One big reason for requiring comments being updates the same time as what is commented. I once managed to do that for a while when I alone was making and maintaining a project.

It becomes harder, the more people are working on a project and the larger the project gets.

But the alternative would lead to Java-like function-etc names and that is not very desirable either.

[–] towerful@programming.dev 8 points 3 days ago* (last edited 3 days ago) (7 children)

I feel like variable or function names that become overly verbose indicate that a specific type or a separate class should be considered.
I see it as a mild code smell.

Something like int intervalSeconds = 5 could maybe have a type that extends an int called seconds. So then you are declaring seconds Interval = 5.
It describes the unit, so the variable name just describes the purpose.
You could even add methods for fromMinutes etc. to reduce a bunch of (obvious) magic numbers elsewhere.

To extend this contrived example further, perhaps there are a couple of intervals. A refresh, a timeout and a sleep interval.
Instead of having.

int sleepIntervalSeconds = 0;
// etc...

You could create an intervals class/object/whatever.
So then you have.

public class Intervals {
    public seconds Sleep
    public seconds Refresh
    public seconds Timeout
}

The class/object defines the context, the type defines the unit, and you get nice variable names describing the purpose.

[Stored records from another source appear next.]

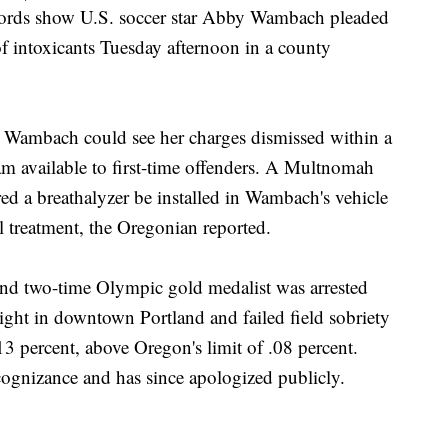
ds show U.S. soccer star Abby Wambach pleaded
of intoxicants Tuesday afternoon in a county
s Wambach could see her charges dismissed within a
am available to first-time offenders. A Multnomah
ed a breathalyzer be installed in Wambach's vehicle
 treatment, the Oregonian reported.
 and two-time Olympic gold medalist was arrested
 light in downtown Portland and failed field sobriety
13 percent, above Oregon's limit of .08 percent.
ognizance and has since apologized publicly.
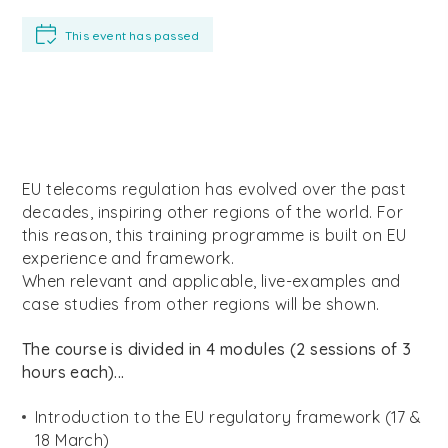
This event has passed
EU telecoms regulation has evolved over the past
decades, inspiring other regions of the world. For
this reason, this training programme is built on EU
experience and framework.
When relevant and applicable, live-examples and
case studies from other regions will be shown.
The course is divided in 4 modules (2 sessions of 3
hours each)...
Introduction to the EU regulatory framework (17 &
18 March)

[–] thingsiplay@beehaw.org 10 points 3 days ago (2 children)

But this can lead to over engineering simple stuff. Which makes the code harder to read and maintain and more error prone. Especially if you don't need all the other stuff for the class. Worse, if you define a class then you also tend to add more stuff you don't use, just in case it might be useful.

A simple variable name is sometimes the better solution. But it depends on the situation off course. Sometimes a new class make things more clear, as it abstracts some complexity away. Yeah, we need to find a balance and that is different for every program.

[–] TehPers@beehaw.org 3 points 2 days ago

This depends. Many languages support 1 liner aliases, whether that's using/typedef in C++, type in Rust, Python, and TS, etc.

In other languages, it may be more difficult and not worth it, though this particular example should just use a duration type instead.